We did not find that individual prejudice or national rhetoric played a significant role in triggering hate, but we did find strong evidence that, in municipalities where COVID-19 caused a relatively large increase in unemployment, there was a much larger increase in hate crimes if the mayor hailed from a far-right political party. This suggests that a city government sympathetic to groups that exclude racial and ethnic minorities might enhance hate crimes by implicitly or explicitly legitimizing xenophobia.

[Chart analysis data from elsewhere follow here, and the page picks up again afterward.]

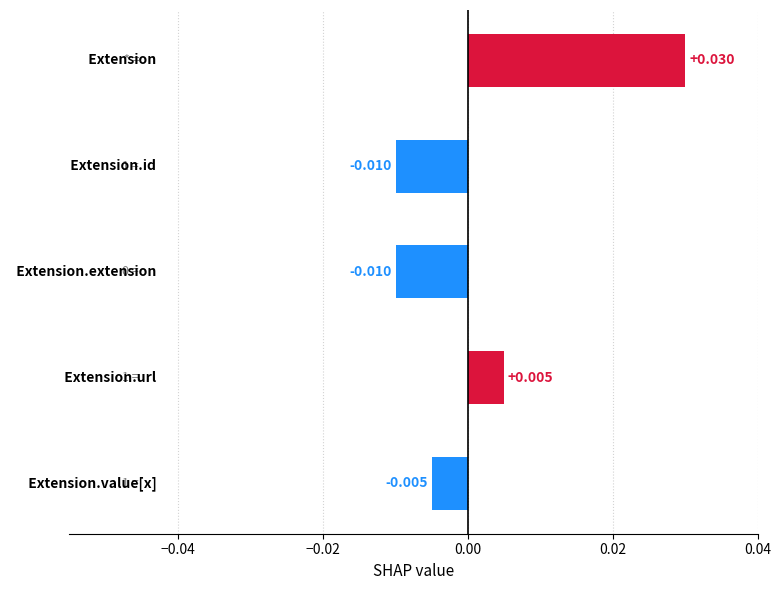

Is the value of Min at Extension.extension greater than the value of Base Min at Extension.id?

No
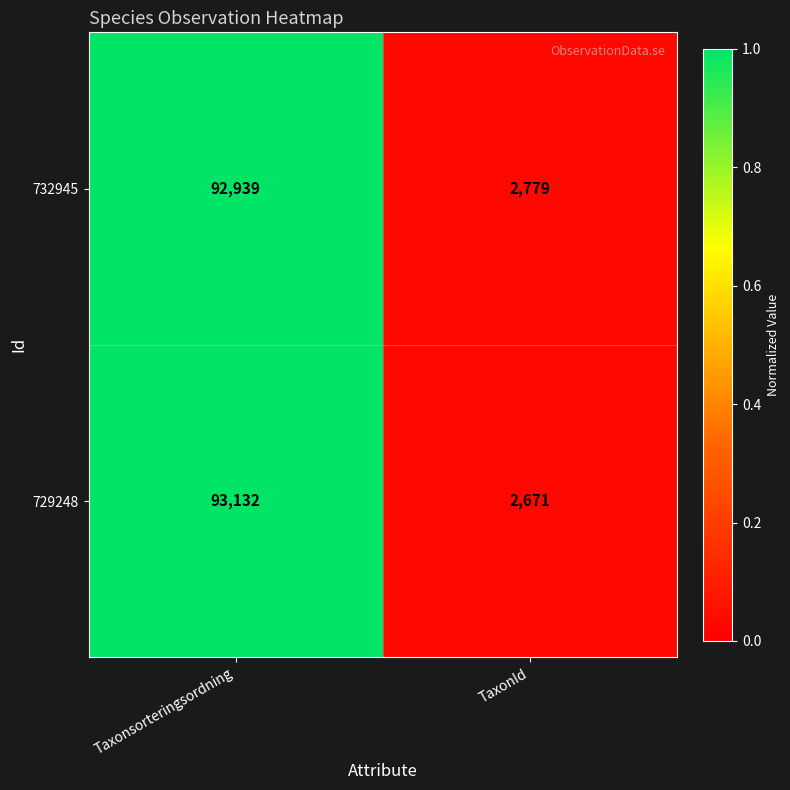

Reading left to right, what are all the values shown in this chart?

732945: Taxonsorteringsordning=92939	TaxonId=2779
729248: Taxonsorteringsordning=93132	TaxonId=2671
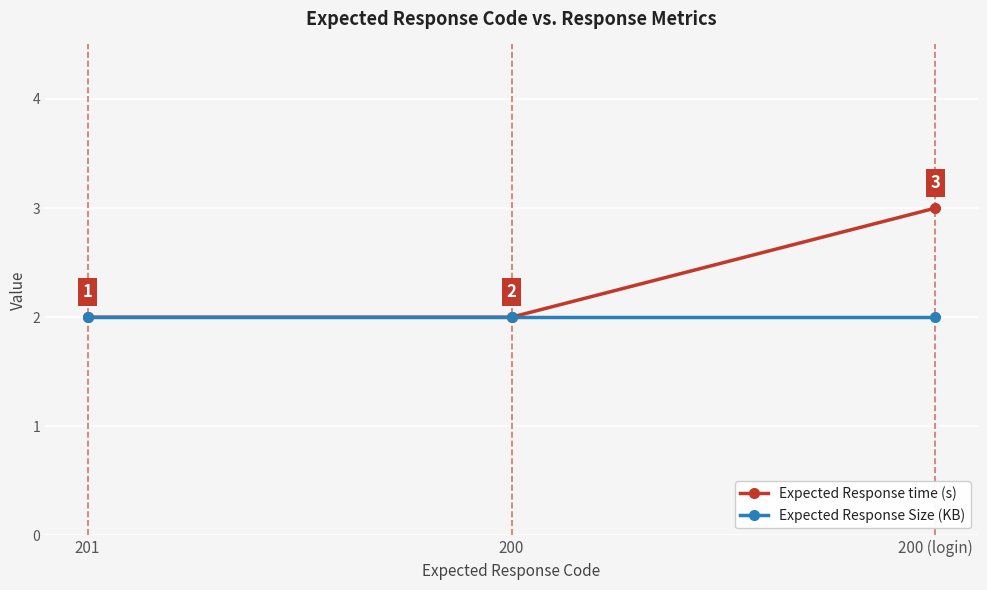

The Expected Response time (s) series shows 3 at 200 (login). True or false?

True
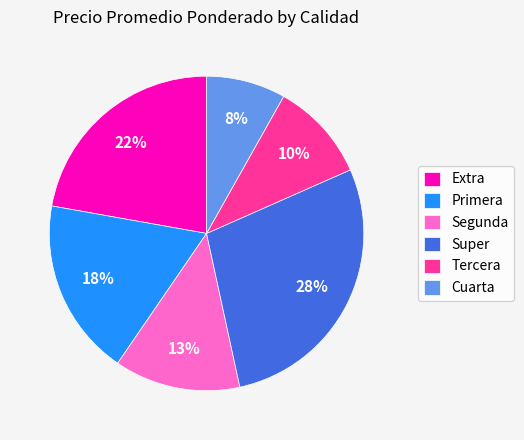

Is it true that Super is 28% of the pie?

True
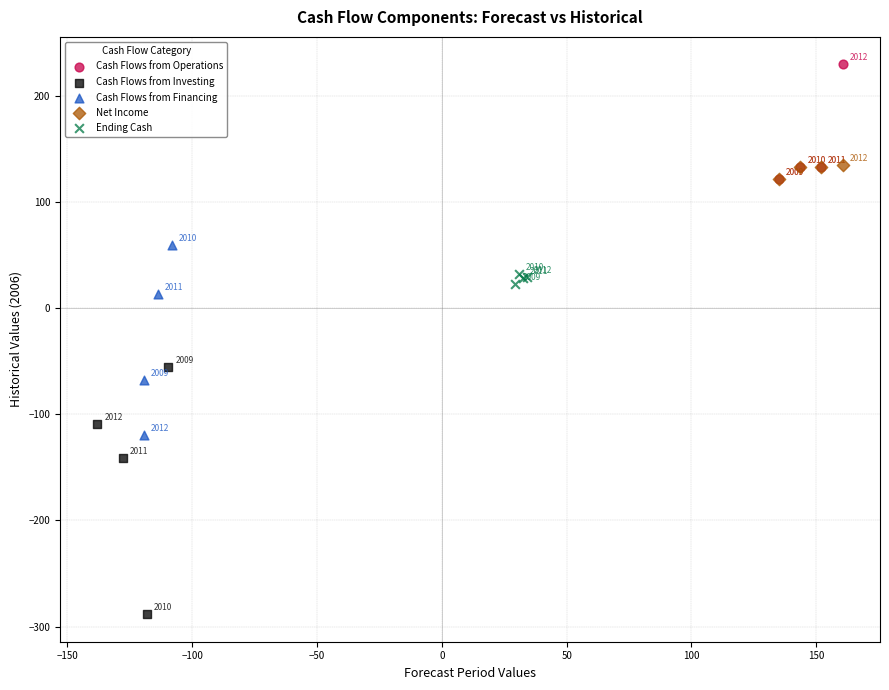

Which series contains the highest Y value?

Cash Flows from Operations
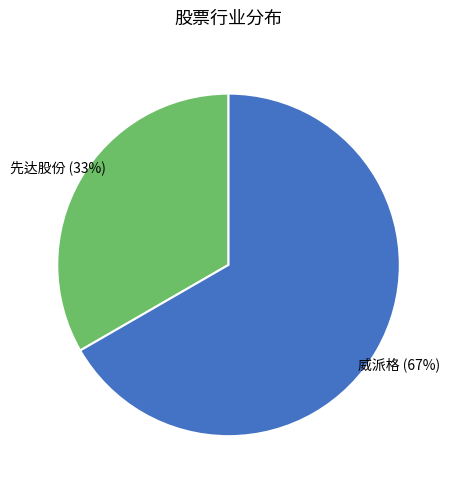

Does any single category account for the majority?

Yes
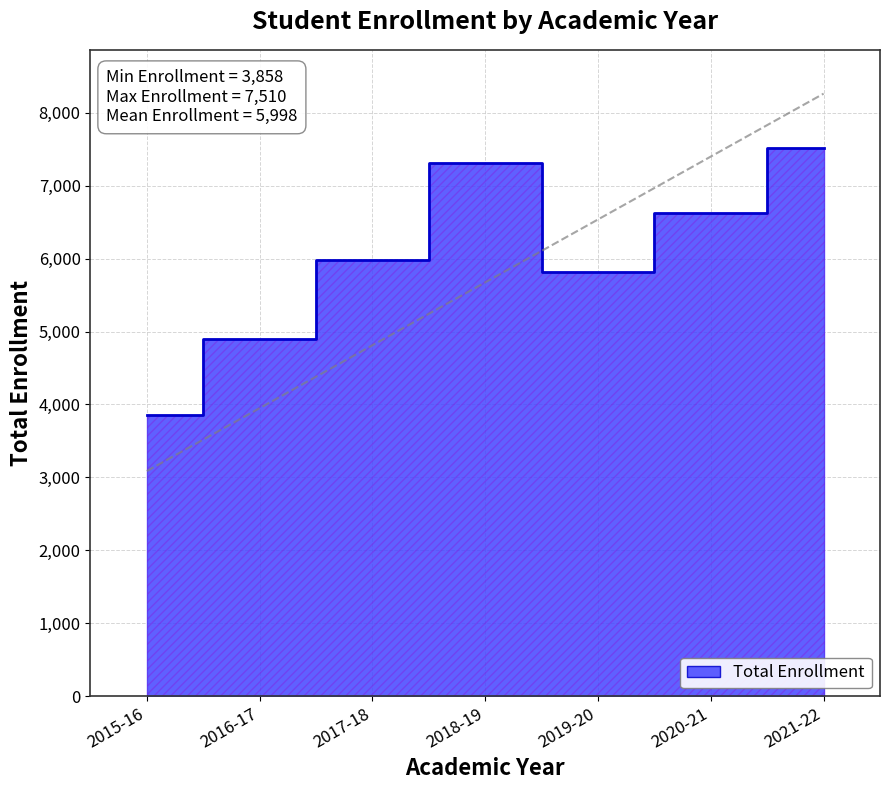

Reading left to right, what are all the values shown in this chart?

2015-16=3858	2016-17=4897	2017-18=5985	2018-19=7306	2019-20=5810	2020-21=6624	2021-22=7510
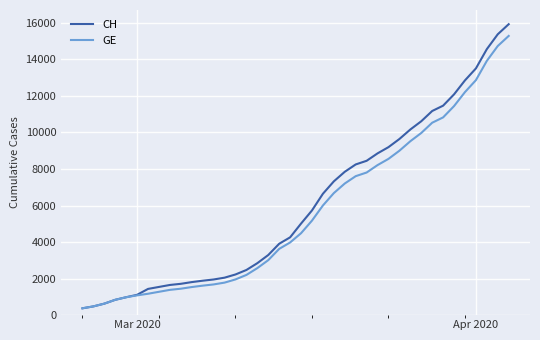

What is the maximum value for GE?

15284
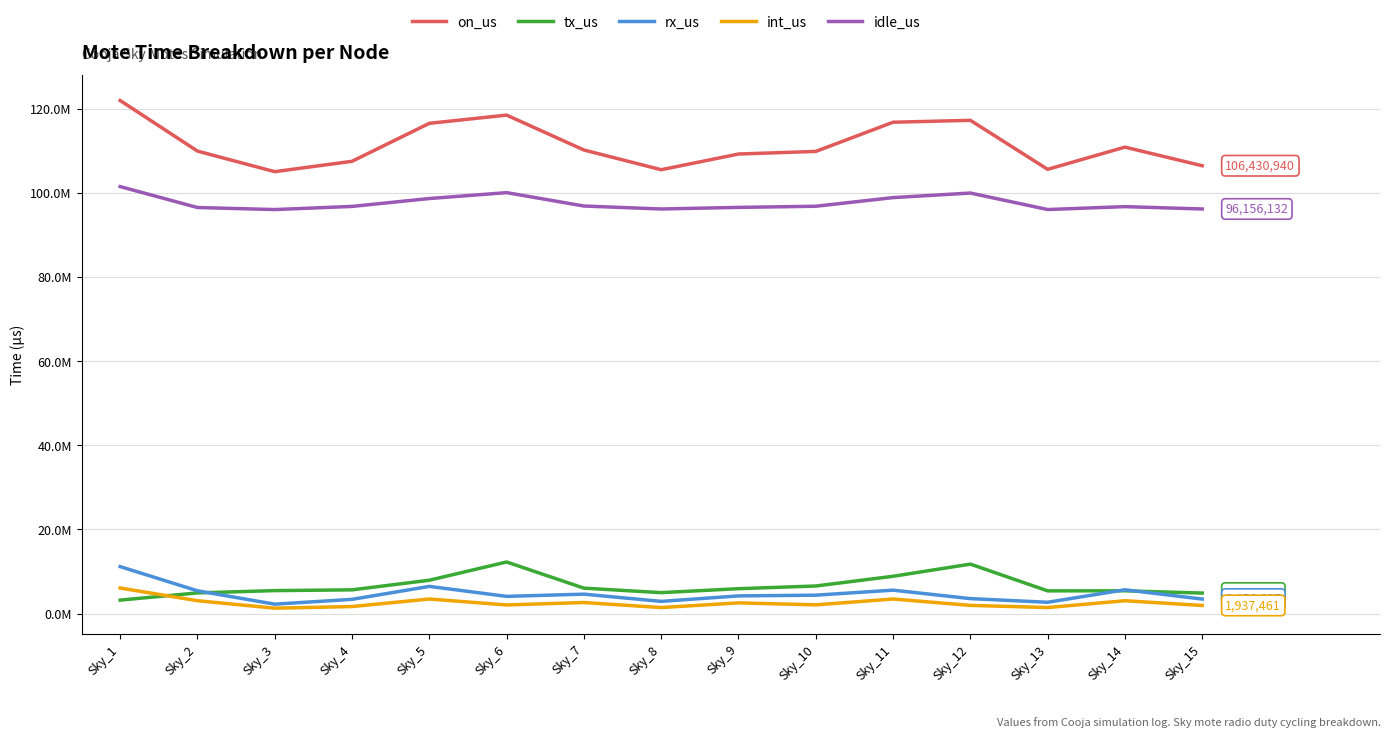

What are all the series names shown in the legend?

on_us, tx_us, rx_us, int_us, idle_us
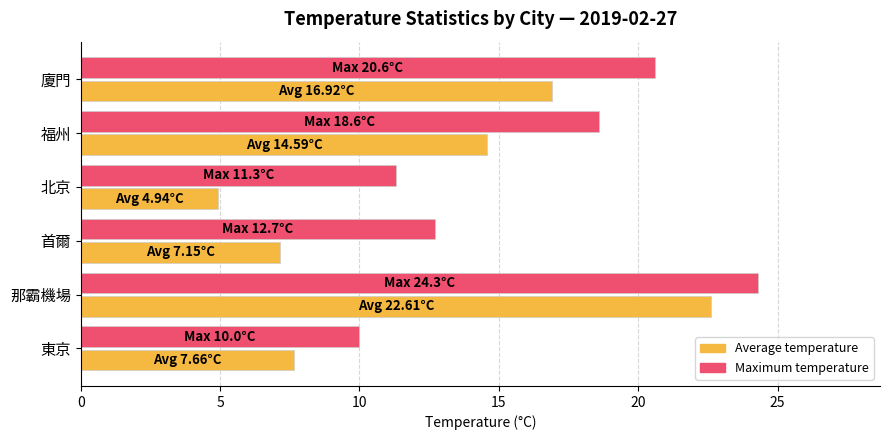

What is the greatest value displayed?

24.3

The surge in crimes against Asians in the aftermath of the COVID-19 pandemic should be thought of as a generalized phenomenon driven in part by the economic grievances caused by pandemic-related unemployment. This in turn is clearly exacerbated by some opportunistic political elites—in the US and other countries, as well.
While relatively rare events, hate crimes are extremely consequential. Victims of hate crimes have been shown to change the way they dress, the paths they take to go to work, and to make costly decisions such as relocating to migrant neighborhoods and withdrawing their children from public schools (see for example, here and here). There is now robust evidence that COVID–19 had a disproportionately negative impact on the most marginalized groups: women have been more likely to lose their jobs; people of color and the less wealthy are more likely to contract the virus and die; and poorer countries have (much) less access to vaccinations. Asian communities across countries are yet another group paying a higher than due cost for this pandemic.
Gemma Dipoppa is a postdoctoral fellow at Stanford University; Guy Grossman is a professor of Political Science at the University of Pennsylvania and Stephanie Zonszein is a postdoctoral fellow of Penn’s Development Research Initiative (PDRI).